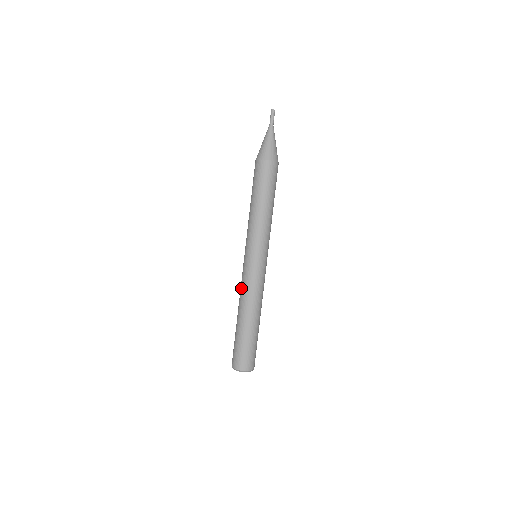
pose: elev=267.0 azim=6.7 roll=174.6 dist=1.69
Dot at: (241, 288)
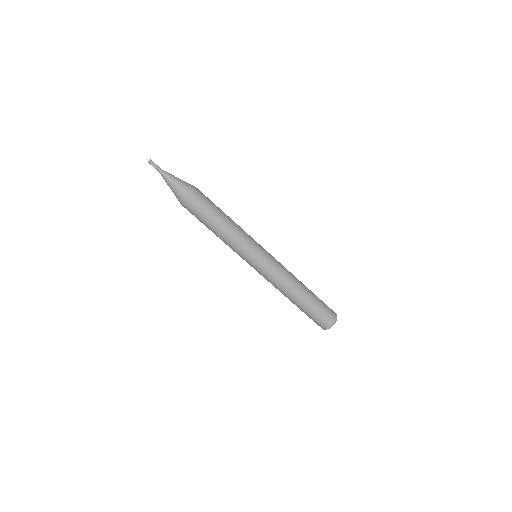
Dot at: (273, 284)
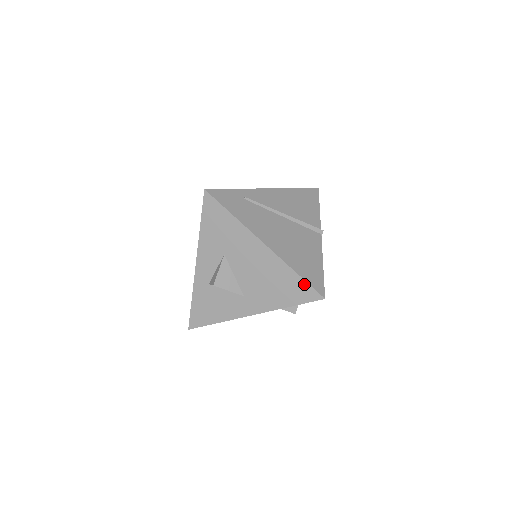
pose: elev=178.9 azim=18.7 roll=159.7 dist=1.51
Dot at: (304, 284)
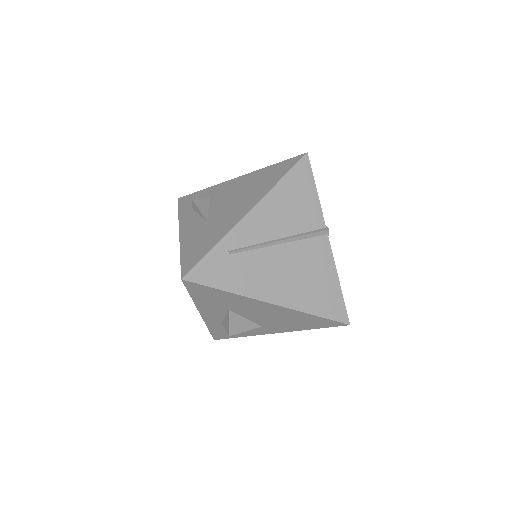
Dot at: (325, 320)
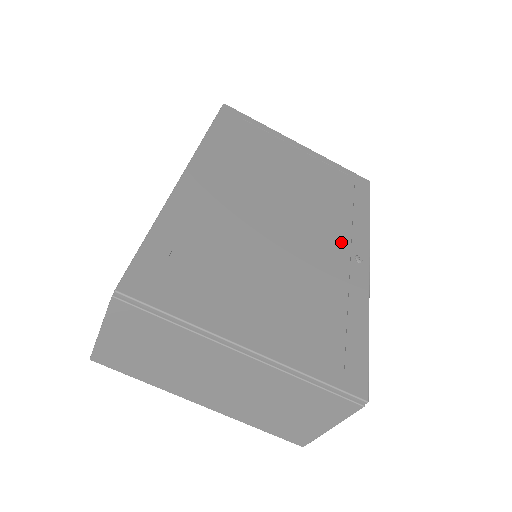
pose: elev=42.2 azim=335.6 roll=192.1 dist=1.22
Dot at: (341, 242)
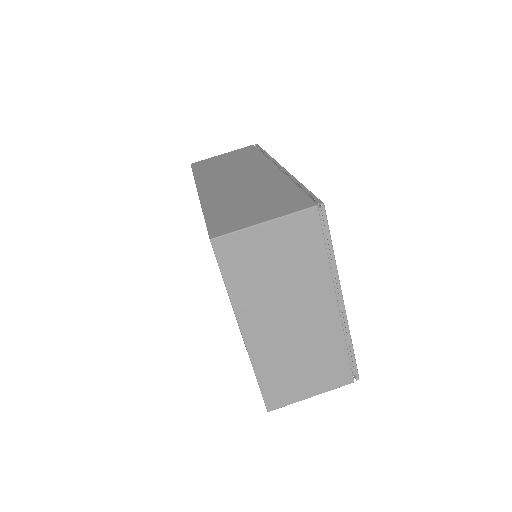
Dot at: occluded
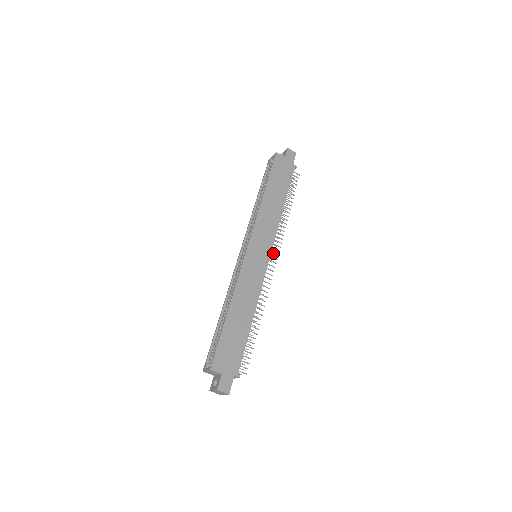
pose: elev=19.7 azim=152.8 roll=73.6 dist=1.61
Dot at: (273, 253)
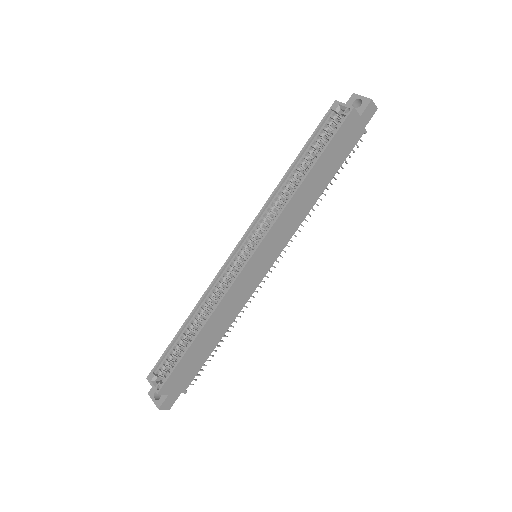
Dot at: occluded
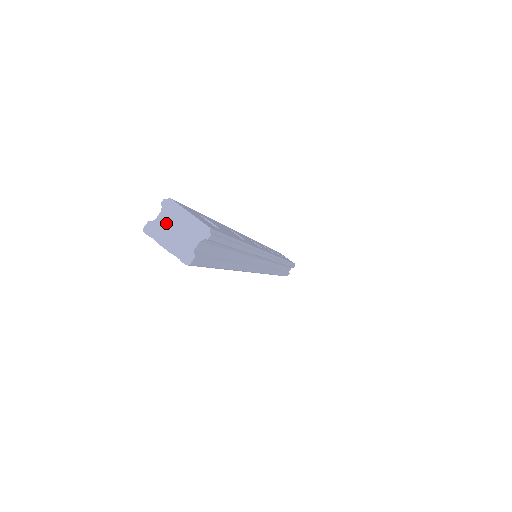
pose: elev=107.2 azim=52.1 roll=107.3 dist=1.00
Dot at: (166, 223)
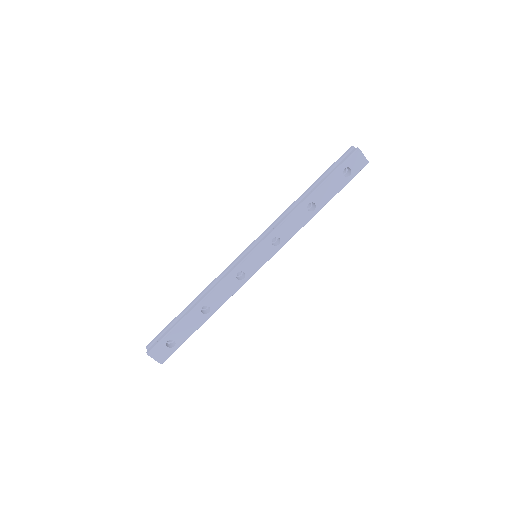
Dot at: occluded
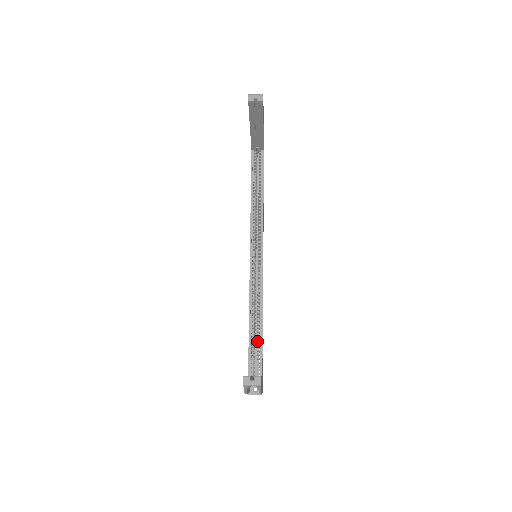
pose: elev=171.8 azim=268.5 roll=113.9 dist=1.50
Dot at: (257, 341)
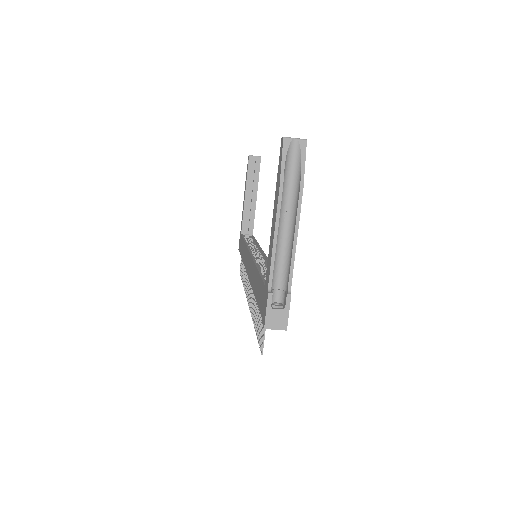
Dot at: occluded
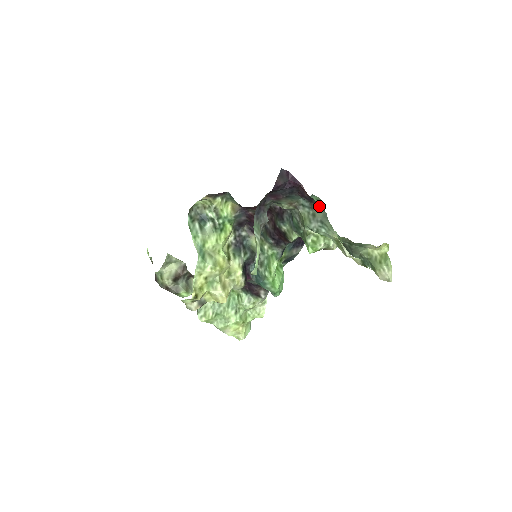
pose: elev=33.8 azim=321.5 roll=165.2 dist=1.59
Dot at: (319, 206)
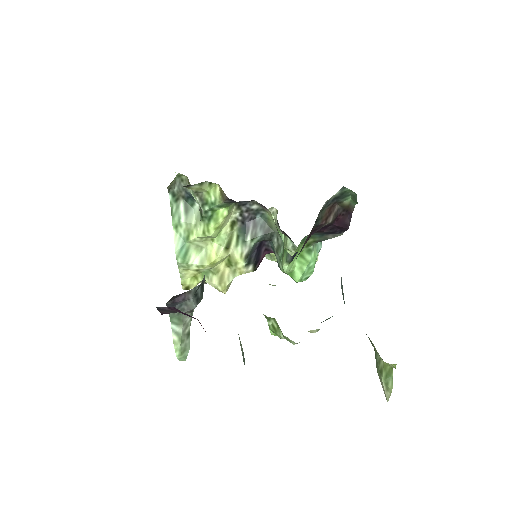
Dot at: occluded
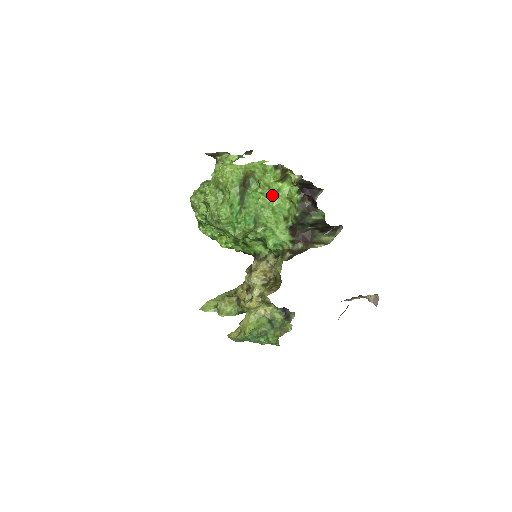
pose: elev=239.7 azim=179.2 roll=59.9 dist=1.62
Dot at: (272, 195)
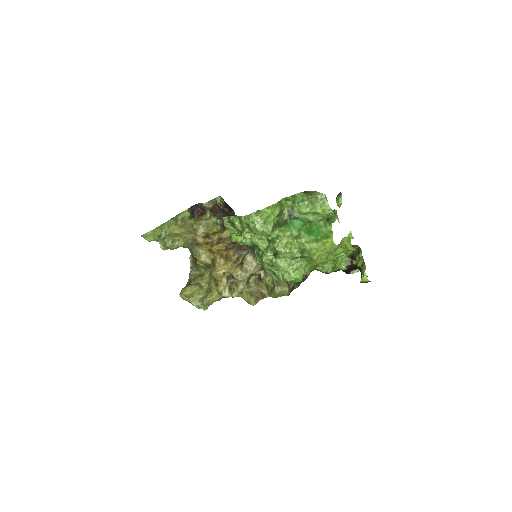
Dot at: occluded
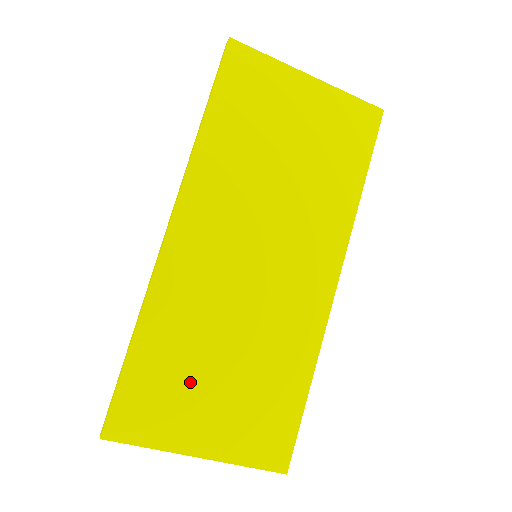
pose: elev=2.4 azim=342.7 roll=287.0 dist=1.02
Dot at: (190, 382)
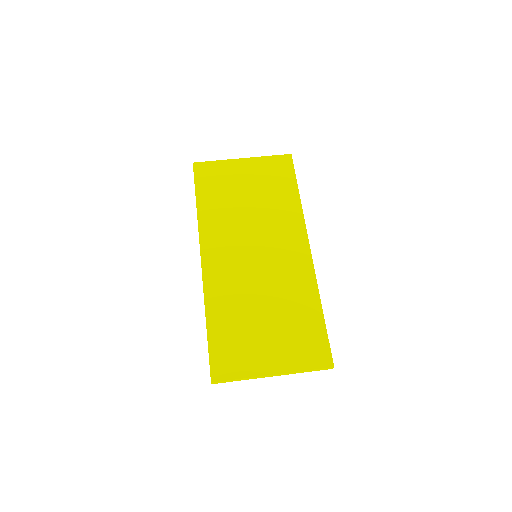
Dot at: (248, 334)
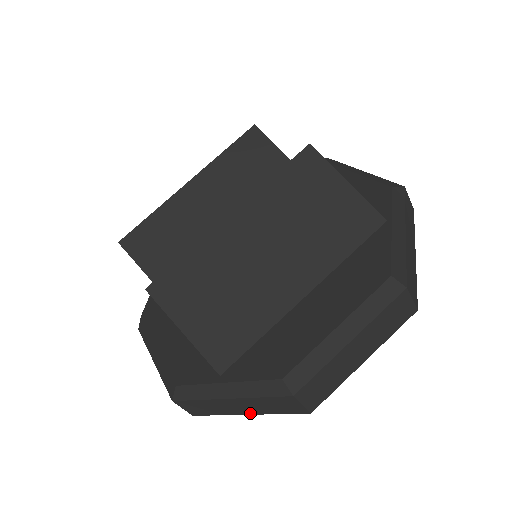
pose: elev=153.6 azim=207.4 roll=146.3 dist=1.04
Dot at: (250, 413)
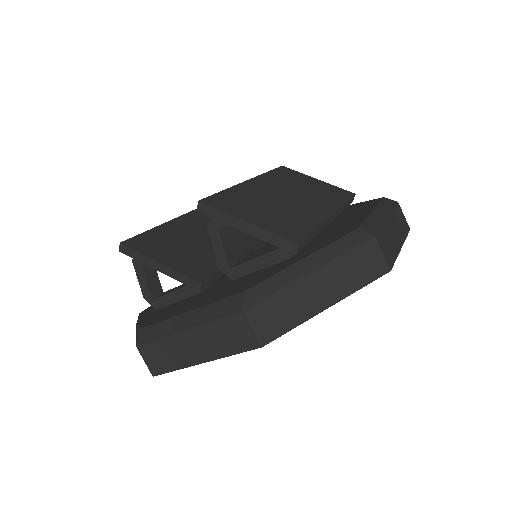
Dot at: (332, 301)
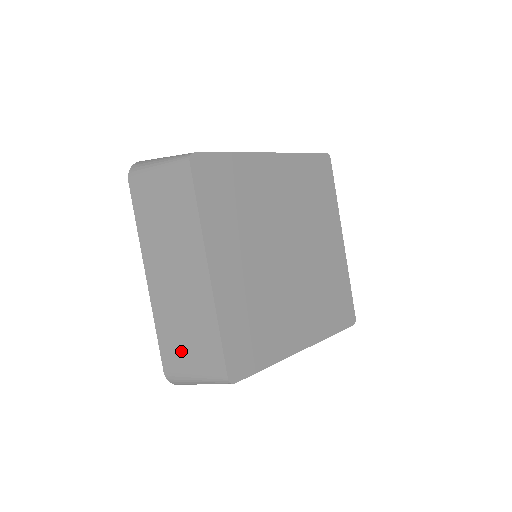
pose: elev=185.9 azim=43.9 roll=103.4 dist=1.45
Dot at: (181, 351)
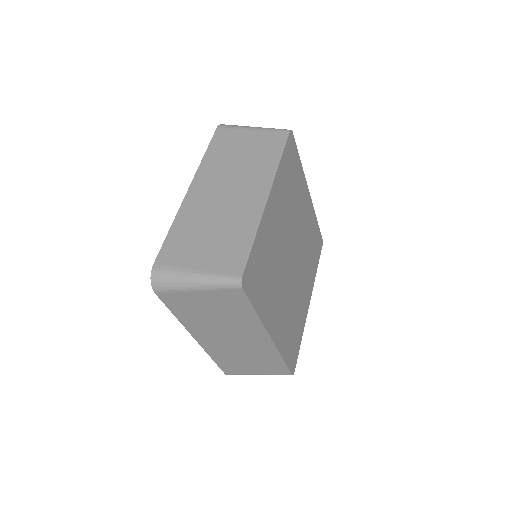
Dot at: (193, 248)
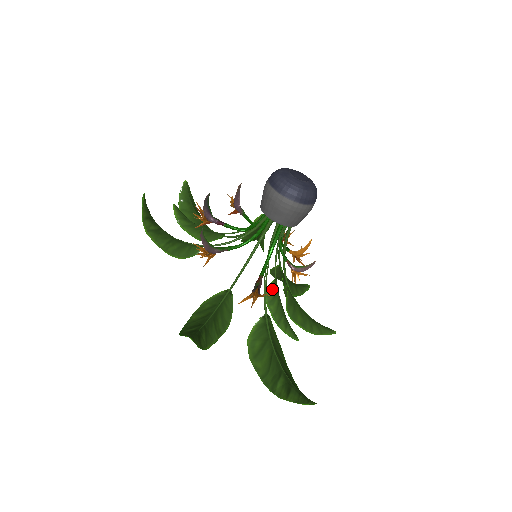
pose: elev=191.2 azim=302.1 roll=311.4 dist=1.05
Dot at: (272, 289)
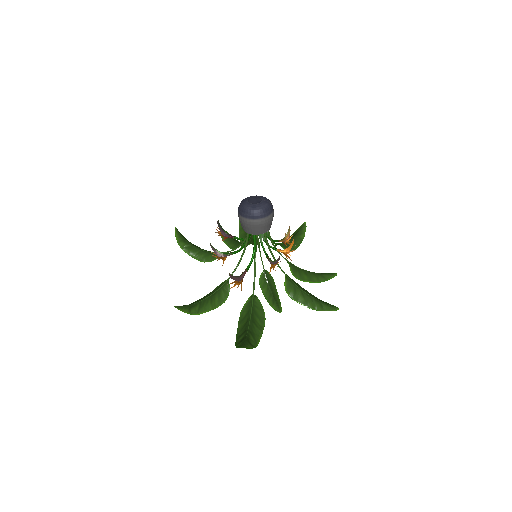
Dot at: (263, 278)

Required task -
Rewrite the lines of all the records with "pose" changed to "camera" and nothing else altered. Omit the pictures from your answer.

Exercise result -
camera: elev=267.0 azim=6.7 roll=174.6 dist=1.69
Dot at: (241, 288)
Dot at: (273, 284)
camera: elev=178.9 azim=18.7 roll=159.7 dist=1.51
Dot at: (304, 284)
Dot at: (325, 320)
camera: elev=42.2 azim=335.6 roll=192.1 dist=1.22
Dot at: (341, 242)
Dot at: occluded
camera: elev=19.7 azim=152.8 roll=73.6 dist=1.61
Dot at: (273, 253)
Dot at: occluded
camera: elev=107.2 azim=52.1 roll=107.3 dist=1.00
Dot at: (166, 223)
Dot at: occluded
camera: elev=171.8 azim=268.5 roll=113.9 dist=1.50
Dot at: (257, 341)
Dot at: occluded
camera: elev=33.8 azim=321.5 roll=165.2 dist=1.59
Dot at: (319, 206)
Dot at: occluded
camera: elev=239.7 azim=179.2 roll=59.9 dist=1.62
Dot at: (272, 195)
Dot at: occluded
camera: elev=2.4 azim=342.7 roll=287.0 dist=1.02
Dot at: (190, 382)
Dot at: (248, 334)
camera: elev=153.6 azim=207.4 roll=146.3 dist=1.04
Dot at: (250, 413)
Dot at: (332, 301)
camera: elev=185.9 azim=43.9 roll=103.4 dist=1.45
Dot at: (181, 351)
Dot at: (193, 248)
camera: elev=191.2 azim=302.1 roll=311.4 dist=1.05
Dot at: (272, 289)
Dot at: (263, 278)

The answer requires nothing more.